> _Texte fourni_:
========

Mes camarades sont Pierre, le taciturne, Paul, insatisfait et mécontent de tout; Jacques
dit ouvertement qu'il déteste les Juifs.
Pendant ce trajet matinal, nous parlons de la situation. C'est la "Drôle
de Guerre ". Personne ne comprend le calme régnant au front. Beaucoup croient que ce ne sera
jamais une vraie guerre. Mes camarades sont d'un autre avis. Ils disent : "cela ne vaut pas la peine de faire la guerre pour les Juifs
". Ce sera pour moi le coup de massue ! Qu'en Alsace, province frontière, la propagande hitlérienne
ait trouvé des oreilles plus qu'attentives est choquant ; l'histoire
montre que les Alsaciens sont volontiers du côté de ceux qui ne les
gouvernent pas. Mais que des universitaires parisiens n'aient pas compris,
en 1940, que la France est autant menacée que les Juifs, dépasse
mon entendement.
Un fait nouveau normalisera nos rapports. Le
colonel commandant la Poudrerie convoque un jour chez lui les militaires
qui ont donné satisfaction pour leur proposer de les faire passer du statut
de militaire à celui d'affectés spéciaux. Jacques et moi
en sommes. Jacques a dit à plusieurs reprises qu'il veut quitter
la Poudrerie pour aller dans une unité combattante.
A mon tour,
je me présente au bureau du colonel. Le règlement exige le "garde-à-vous". Le colonel ayant oublié
de dire "repos ", toute la
conversation se déroulera au garde-à-vous. Le colonel m'expliquera
que j'ai intérêt à devenir "affecté spécial"
; qu'en particulier, je serai à l'abri d'un éventuel
envoi au front. Je remercie, et ajoute que je ne peux accepter sa proposition.
- Le Colonel : Nous tenons à vous conserver. Pourquoi ce refus?
- Moi : Parce que je suis Juif, mon colonel.
- Le Colonel : Je ne comprends absolument pas. Il n'y a aucun rapport.
- Moi : Je tiens à suivre le sort de ma classe d'appel.
Je ne veux pas qu'une fois la guerre terminée, on dise : Voyez comme
les Juifs se sont planqués.
- Le Colonel : Je respecte votre décision, mais je ne vous approuve pas.
Bien entendu, Jacques me demandera, à ma sortie du bureau, quelle est ma décision.
Je lui fais le récit de notre conversation. A partir de ce jour,
il me traitera avec un certain respect.

========

> _Consigne_: Écrivez la suite du récit de la Drôle de Guerre en reprenant juste après sa dernière phrase. La liste qui suit n'a aucun lien avec le récit de la Drôle de Guerre.

[Extraits d'un jeu de données]
========

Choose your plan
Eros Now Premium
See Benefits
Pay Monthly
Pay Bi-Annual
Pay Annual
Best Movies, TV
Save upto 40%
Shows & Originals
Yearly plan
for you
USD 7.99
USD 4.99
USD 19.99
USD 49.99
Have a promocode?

========

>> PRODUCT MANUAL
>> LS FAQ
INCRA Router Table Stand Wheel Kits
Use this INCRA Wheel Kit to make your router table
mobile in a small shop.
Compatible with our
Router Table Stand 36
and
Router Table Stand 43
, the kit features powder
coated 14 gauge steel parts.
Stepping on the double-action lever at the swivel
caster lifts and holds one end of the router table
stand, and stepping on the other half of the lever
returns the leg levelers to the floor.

========

> _Réponse_:
Le soir, j'écris
des lettres. D'abord à ma femme, qui les transmettra à
mes parents, ensuite aux E.I.F. de Strasbourg. Très vite, j'établirai
la liste presque complète des Éclaireurs et des Éclaireuses
de la ville, disséminés dans toute la France. A cette époque,
j'aurai pour la première fois l'idée d'une "lettre collective". Mon record sera de 28 ou 29 lettres
(à la main !) en un seul dimanche. Je reçois des réponses très
nombreuses et très intéressantes. Naturellement, cette correspondance
sera bouleversée par la deuxième migration due à la Débâcle.
J'ai les adresses de près de 200 E.I.F. avec lesquels je suis en liaison épistolaire régulière.
Jusqu'au 10 mai, nos dimanches seront libres et nous en profiterons pour aller
à Paris, les liaisons par cars étant excellentes. Je peux ainsi prendre
contact avec les responsables des E.I.F. et revoir certains amis au hasard
de leurs permissions.
Tout à coup Evi, petite intellectuelle de sept ans, demande :
- Pourquoi est-ce que Pharaon a fait tuer justement les garçons?
- Parce qu'il faut un père, et que s'il n'y
a plus de père, il n'y a plus d'enfants.
- Mais s'il n'y a pas de mère, il n'y a pas non plus d'enfants.
- Oui, mais les hommes nourrissent la famille.
- Les femmes aussi.
- Et les hommes seront des soldats qui pourront attaquer les Égyptiens.
- Et Jeanne d'Arc, alors ?
- .......
Le frère d'Evi, Elie (six ans),
n'est pas intervenu; mais en se couchant, après la cérémonie,
il dit à sa mère:
- Je me réjouis quand je serai mort.
- Que veux-tu dire?
- Quand je serai au Paradis, je rencontrerai Pharaon et je lui casserai la gueule...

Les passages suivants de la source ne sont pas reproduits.